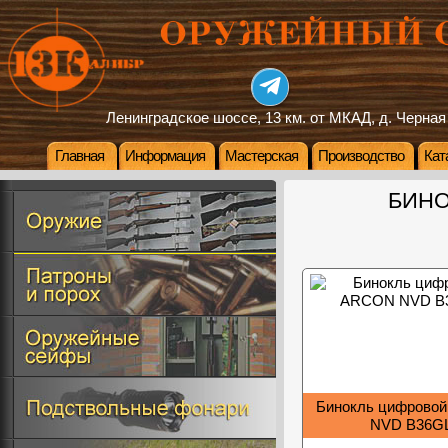
Ленинградское шоссе, 13 км. от МКАД, д. Черная
Главная
Информация
Мастерская
Производство
Кат
БИНО
Бинокль цифрово
NVD B36G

#####

■ WHAT TO PRODUCE
In the copy, every entry appears exactly as written above and no picture appears.

■ EXERCISE RESULT
Ленинградское шоссе, 13 км. от МКАД, д. Черная
Главная
Информация
Мастерская
Производство
Кат
БИНО
Бинокль цифрово
NVD B36G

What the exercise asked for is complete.